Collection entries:
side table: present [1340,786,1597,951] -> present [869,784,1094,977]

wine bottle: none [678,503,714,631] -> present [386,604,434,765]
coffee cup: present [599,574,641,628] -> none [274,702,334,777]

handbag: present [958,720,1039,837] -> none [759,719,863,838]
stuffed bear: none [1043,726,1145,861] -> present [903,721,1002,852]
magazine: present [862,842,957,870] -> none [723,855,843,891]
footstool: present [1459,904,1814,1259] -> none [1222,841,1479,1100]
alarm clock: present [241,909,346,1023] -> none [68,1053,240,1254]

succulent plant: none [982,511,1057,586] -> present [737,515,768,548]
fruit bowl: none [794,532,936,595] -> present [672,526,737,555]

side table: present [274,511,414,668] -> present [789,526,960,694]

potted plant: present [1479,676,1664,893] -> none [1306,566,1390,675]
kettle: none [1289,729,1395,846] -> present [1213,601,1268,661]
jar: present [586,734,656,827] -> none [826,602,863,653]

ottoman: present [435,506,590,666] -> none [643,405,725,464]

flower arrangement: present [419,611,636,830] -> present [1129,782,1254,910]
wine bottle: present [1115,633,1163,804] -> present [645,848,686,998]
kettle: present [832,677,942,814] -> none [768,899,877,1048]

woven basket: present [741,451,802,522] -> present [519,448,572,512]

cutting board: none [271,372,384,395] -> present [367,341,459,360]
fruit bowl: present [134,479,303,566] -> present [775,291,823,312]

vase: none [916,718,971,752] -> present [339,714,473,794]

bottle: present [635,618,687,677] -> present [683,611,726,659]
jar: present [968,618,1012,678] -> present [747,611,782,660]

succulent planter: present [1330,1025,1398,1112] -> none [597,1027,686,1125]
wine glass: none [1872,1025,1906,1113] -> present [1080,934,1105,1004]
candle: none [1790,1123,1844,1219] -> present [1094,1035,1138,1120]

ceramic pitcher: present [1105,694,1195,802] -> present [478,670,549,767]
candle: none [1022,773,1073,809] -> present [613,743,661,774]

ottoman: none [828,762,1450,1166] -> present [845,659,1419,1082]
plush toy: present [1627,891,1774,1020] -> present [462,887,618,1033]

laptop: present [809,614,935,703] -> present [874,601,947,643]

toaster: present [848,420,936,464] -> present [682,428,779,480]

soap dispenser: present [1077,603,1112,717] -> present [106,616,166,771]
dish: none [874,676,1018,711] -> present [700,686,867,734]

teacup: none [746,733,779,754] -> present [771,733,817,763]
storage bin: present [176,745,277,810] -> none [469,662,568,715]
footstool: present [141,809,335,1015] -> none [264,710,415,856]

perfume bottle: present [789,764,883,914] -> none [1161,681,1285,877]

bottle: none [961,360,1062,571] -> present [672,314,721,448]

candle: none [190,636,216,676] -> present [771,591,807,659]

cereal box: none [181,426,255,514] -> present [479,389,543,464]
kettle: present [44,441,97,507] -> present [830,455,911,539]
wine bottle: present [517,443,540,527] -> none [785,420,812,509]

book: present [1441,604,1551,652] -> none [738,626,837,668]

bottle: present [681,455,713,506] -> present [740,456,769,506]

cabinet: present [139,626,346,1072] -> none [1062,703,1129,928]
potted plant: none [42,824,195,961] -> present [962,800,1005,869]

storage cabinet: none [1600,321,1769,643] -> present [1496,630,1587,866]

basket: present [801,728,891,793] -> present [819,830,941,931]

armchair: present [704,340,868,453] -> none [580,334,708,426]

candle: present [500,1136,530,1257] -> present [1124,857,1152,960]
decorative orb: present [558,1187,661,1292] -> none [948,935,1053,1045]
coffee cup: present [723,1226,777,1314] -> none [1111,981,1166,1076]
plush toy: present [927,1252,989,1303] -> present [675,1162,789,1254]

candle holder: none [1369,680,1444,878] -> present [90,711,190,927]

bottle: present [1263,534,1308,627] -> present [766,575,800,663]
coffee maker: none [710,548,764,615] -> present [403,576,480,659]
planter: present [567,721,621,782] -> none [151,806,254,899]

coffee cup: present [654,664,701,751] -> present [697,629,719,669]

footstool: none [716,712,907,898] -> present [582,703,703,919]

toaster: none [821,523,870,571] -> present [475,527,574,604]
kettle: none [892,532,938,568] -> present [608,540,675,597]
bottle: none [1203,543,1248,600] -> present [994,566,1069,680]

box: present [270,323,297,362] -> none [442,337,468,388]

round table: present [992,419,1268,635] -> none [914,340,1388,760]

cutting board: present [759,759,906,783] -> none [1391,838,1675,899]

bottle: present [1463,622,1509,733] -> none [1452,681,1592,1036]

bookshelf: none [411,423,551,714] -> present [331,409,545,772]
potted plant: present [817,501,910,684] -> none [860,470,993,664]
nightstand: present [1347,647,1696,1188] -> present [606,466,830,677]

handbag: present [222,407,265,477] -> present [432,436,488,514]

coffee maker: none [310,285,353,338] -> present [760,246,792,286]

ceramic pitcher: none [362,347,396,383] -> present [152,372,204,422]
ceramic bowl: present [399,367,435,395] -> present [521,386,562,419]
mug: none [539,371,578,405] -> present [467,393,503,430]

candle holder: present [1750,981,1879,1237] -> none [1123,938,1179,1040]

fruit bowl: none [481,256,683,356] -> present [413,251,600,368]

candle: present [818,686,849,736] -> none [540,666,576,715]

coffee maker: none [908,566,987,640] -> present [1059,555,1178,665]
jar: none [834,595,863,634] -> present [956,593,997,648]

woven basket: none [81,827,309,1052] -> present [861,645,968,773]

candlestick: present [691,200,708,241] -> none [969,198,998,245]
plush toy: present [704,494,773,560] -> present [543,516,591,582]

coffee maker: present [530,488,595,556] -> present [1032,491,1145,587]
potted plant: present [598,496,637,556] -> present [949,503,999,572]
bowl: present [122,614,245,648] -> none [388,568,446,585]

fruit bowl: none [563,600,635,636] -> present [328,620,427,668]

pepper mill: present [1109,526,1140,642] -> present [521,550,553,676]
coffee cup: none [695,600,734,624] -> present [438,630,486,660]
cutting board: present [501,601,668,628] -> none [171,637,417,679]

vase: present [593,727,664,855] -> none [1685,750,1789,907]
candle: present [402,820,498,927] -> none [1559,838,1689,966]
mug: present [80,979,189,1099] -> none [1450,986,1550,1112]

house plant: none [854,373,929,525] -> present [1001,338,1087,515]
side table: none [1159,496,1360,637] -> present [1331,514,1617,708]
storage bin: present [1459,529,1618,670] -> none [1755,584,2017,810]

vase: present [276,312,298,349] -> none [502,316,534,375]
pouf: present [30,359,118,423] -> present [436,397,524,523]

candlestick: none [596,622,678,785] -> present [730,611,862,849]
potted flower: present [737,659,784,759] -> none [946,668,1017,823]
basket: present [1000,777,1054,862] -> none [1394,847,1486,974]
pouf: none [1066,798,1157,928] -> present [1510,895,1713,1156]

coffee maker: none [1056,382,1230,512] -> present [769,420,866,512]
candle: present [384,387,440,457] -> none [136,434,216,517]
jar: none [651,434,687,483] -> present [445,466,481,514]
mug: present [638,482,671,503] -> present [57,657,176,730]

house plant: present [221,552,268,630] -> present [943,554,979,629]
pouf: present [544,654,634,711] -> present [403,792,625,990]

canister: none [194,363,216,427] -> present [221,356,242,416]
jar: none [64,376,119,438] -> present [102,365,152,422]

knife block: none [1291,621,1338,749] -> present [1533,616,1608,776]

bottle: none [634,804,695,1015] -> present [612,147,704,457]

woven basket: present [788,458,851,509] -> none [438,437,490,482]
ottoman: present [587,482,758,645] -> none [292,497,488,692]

> [Work item]:
The answer should be one number, namely how many lines of the entries above include the string "pitcher".

> [Finished task]:
2